1. Field of the Invention
This invention relates to low-density parity check decoding, and more particularly, to a low-density parity check decoder and decoding method which can save power.
2. Description of the Prior Art
Low-density parity check (LDPC) decoders use a linear error correcting code with parity bits. Parity bits provide a decoder with parity equations which can validate a received codeword. For example, a low-density parity check is a fixed length binary code wherein all the symbols added together will equal zero.
During encoding, all data bits are repeated and transmitted to encoders, wherein each encoder generates a parity symbol. Codewords are formed of k information digits and r check digits. If the length of the codeword is n then the information digits, k, will equal n−r. The codewords can be represented by a parity check matrix, which consists of r rows (representing equations) and n columns (representing digits), and is represented in FIG. 1. The codes are called low-density because the parity matrix will have very few ‘1’s in comparison to the number of ‘0’s. During decoding, each parity check is viewed as a single parity check code, and is then cross-checked with others. Decoding occurs at check nodes, and cross-checking occurs at variable nodes.
LDPC engines support three modes: hard decision hard decoding, soft decision hard decoding, and soft decision soft decoding. FIG. 1 illustrates the parity check matrix H and a Tanner graph, which is another way of representing the codewords, and is used to explain the operation of the LDPC decoder for hard decision soft decoding when using a bit flipping algorithm.

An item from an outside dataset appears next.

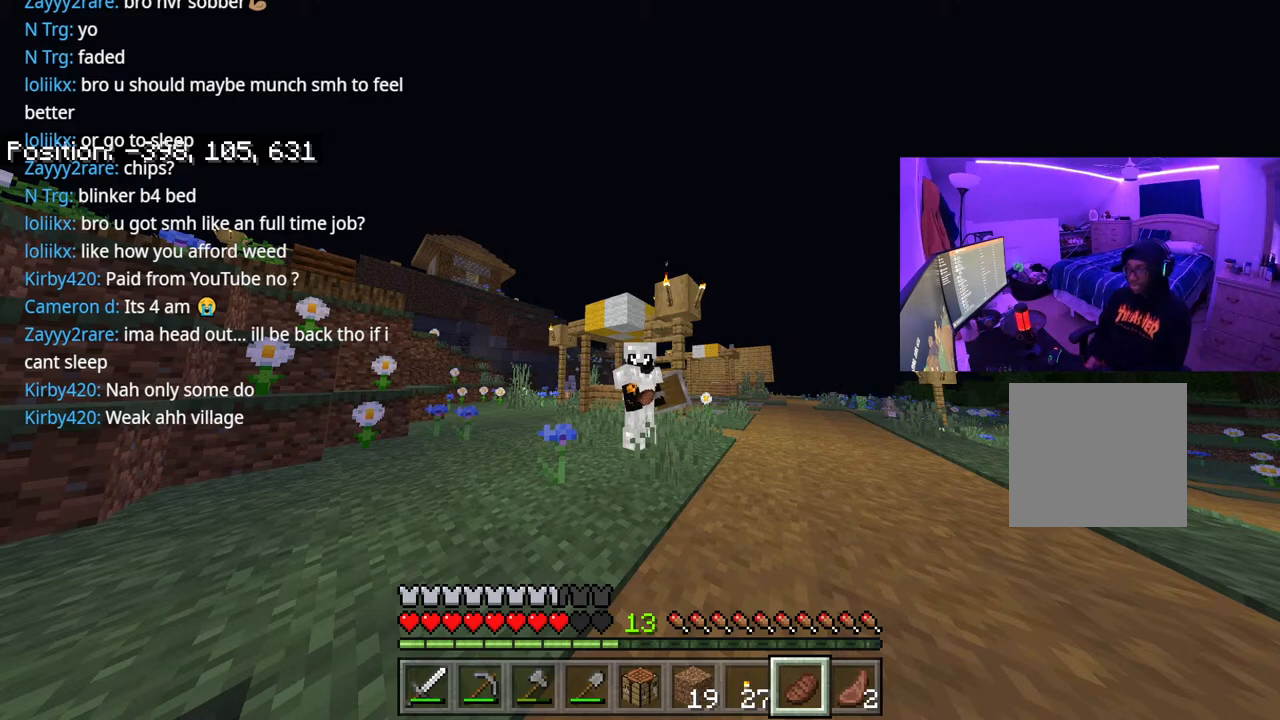
{"buttons": ["L2"], "left_stick": "center", "right_stick": "center", "events": []}
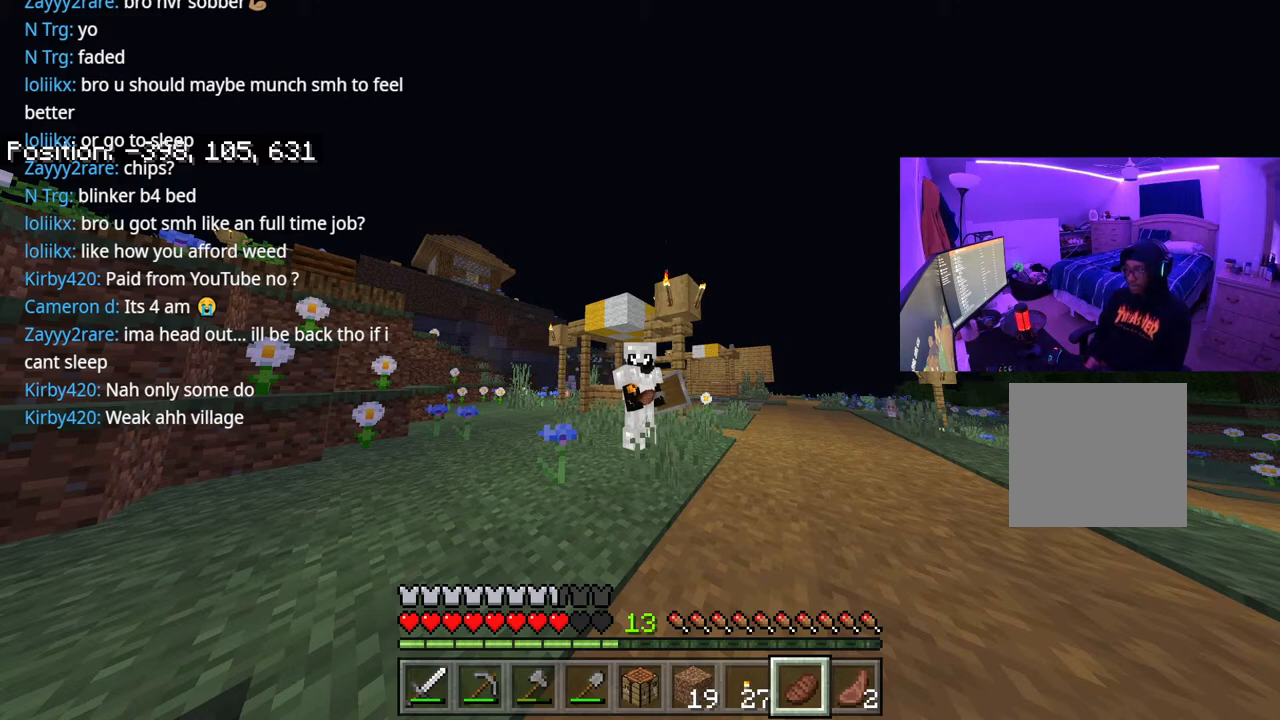
{"buttons": ["L2"], "left_stick": "center", "right_stick": "center", "events": []}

The check nodes, which are represented by the square boxes, are the number of parity bits; and the variable nodes, which are represented by the circular boxes, are the number of bits in a codeword. If a code symbol is involved in a particular equation, a line is drawn between the corresponding check node and variable node. ‘Messages’, which are estimates, are passed along the connecting lines, and combined in different ways at the nodes. Initially, the variable nodes will send an estimate to the check nodes on all connecting lines containing a bit believed to be correct. Each check node then takes all the other connected estimates, makes new estimates for each variable node based on this information, and passes the new estimate back to the variable nodes. The new estimate is based on the fact that the parity check equations force all variable nodes connected to a particular check node to sum to zero.

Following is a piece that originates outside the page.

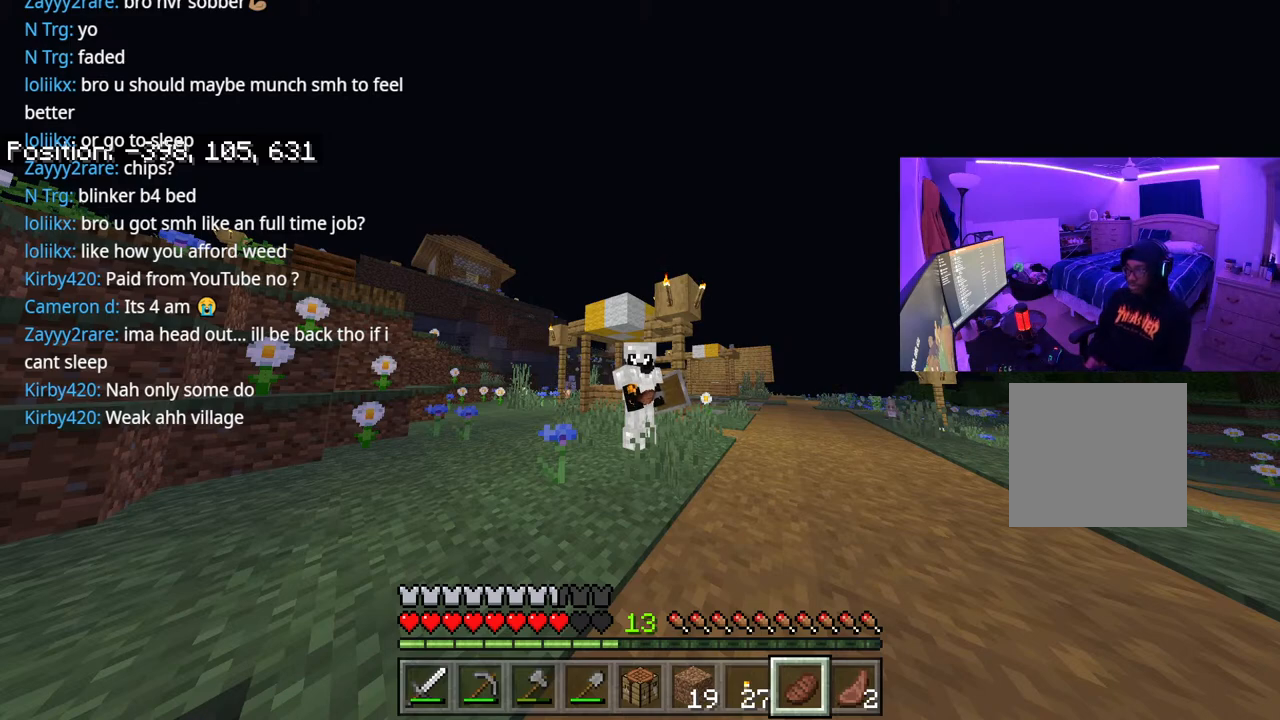
{"buttons": ["L2"], "left_stick": "center", "right_stick": "center", "events": []}
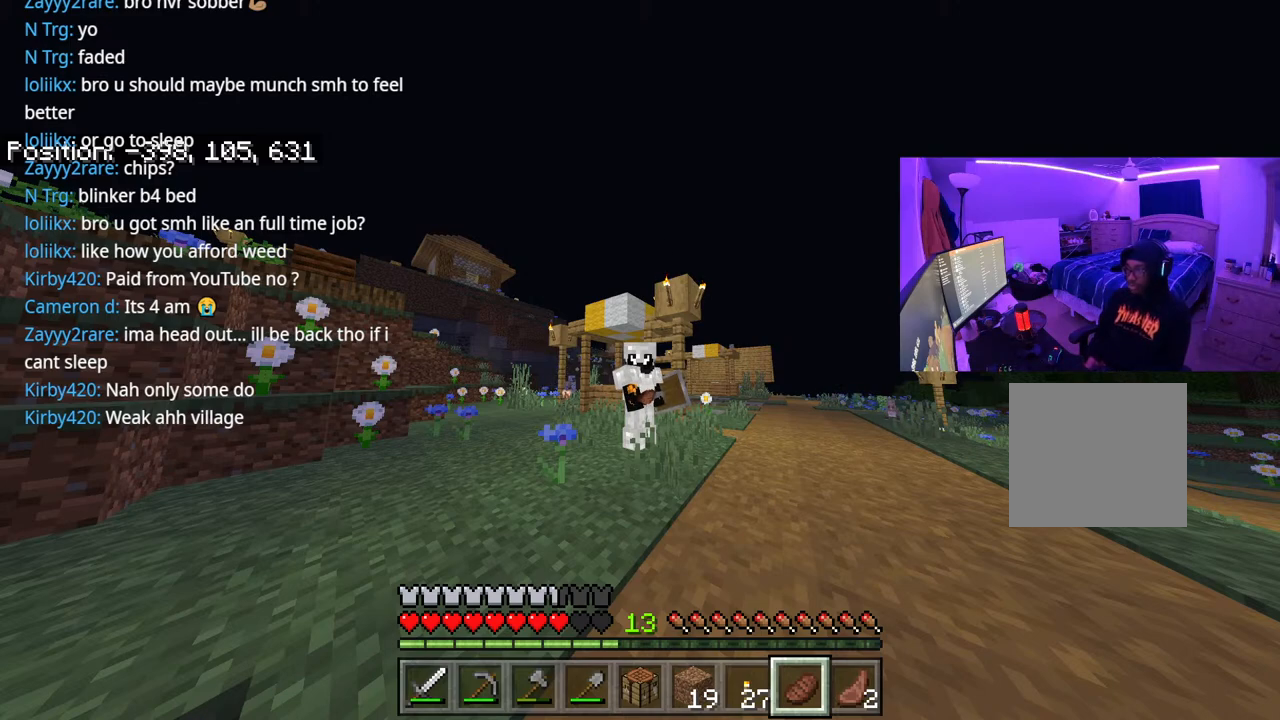
{"buttons": ["L2"], "left_stick": "center", "right_stick": "center", "events": []}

The variable nodes receive the new information and use a majority rule (a hard decision) to determine if the value of the original bit they sent was correct. If not, the original bit will be ‘flipped’. The bit is then sent back to the check nodes, and these steps are repeated for a predetermined number of iterations or until the parity check equations at the check nodes are satisfied. If these equations are satisfied (i.e. the value calculated by the check nodes matches the value received from the variable nodes) then Early Termination can be activated, which allows the system to exit the decoding process before the maximum number of iterations is reached.
The parity check constraints are performed by doing a syndrome check. A valid codeword will satisfy the equation H. CT=S=0, wherein H is the parity matrix, C is the hard decision codeword and S is the syndrome. When the syndrome equals zero, this means that no further information is required and the decoding process is complete. Typically, a hard decision and a syndrome check are performed during each iteration, wherein a non-zero syndrome means there is odd parity and a new decoding iteration is required.

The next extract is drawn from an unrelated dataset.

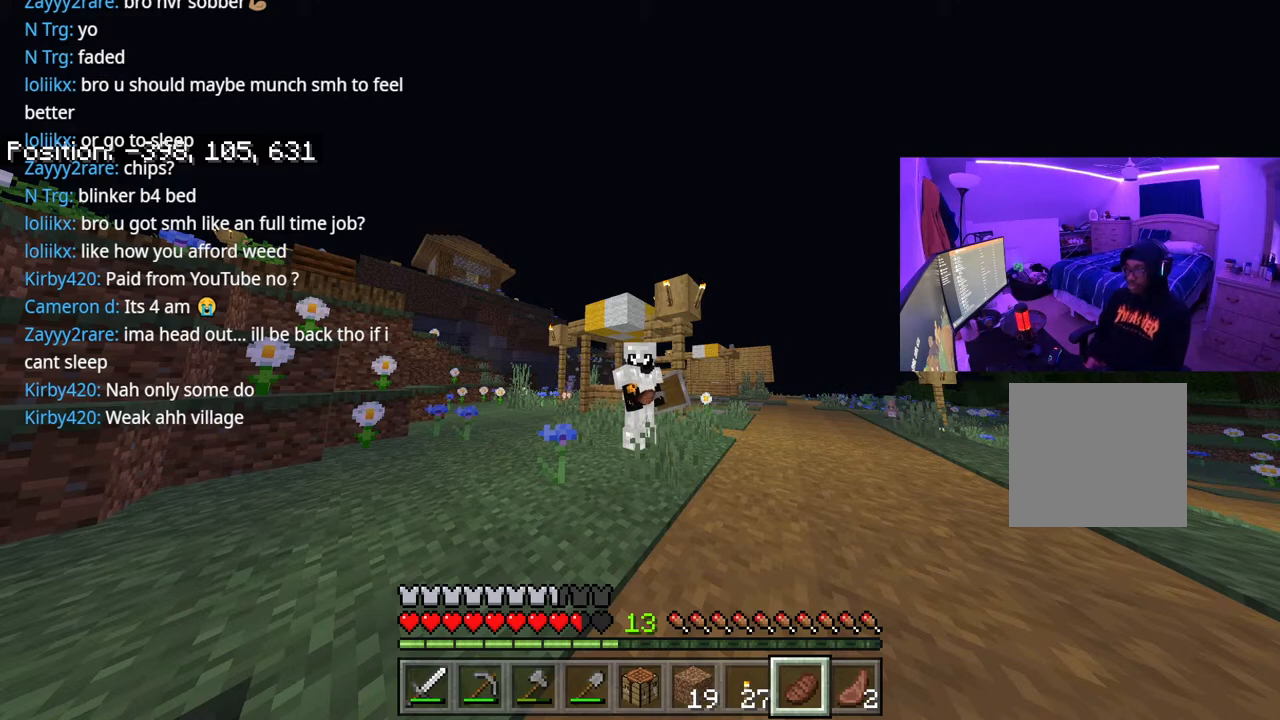
{"buttons": ["L2"], "left_stick": "center", "right_stick": "center", "events": []}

Decoders have a power issue, wherein the more complicated they are, the more power they use. The above bit flipping algorithm can support both hard decision hard decoding and hard decision soft decoding modes. Hard decision hard decoding is the lowest power mode as it only involves 1 bit. As the number of error bits increases, however, the power issue starts to become more important. Above about 25 error bits, the throughput of the bit flipping algorithm starts to drop. Above about 40 error bits, it is better to switch to hard decision soft decoding, but the speed of the algorithm will be very unstable when a different mode is entered.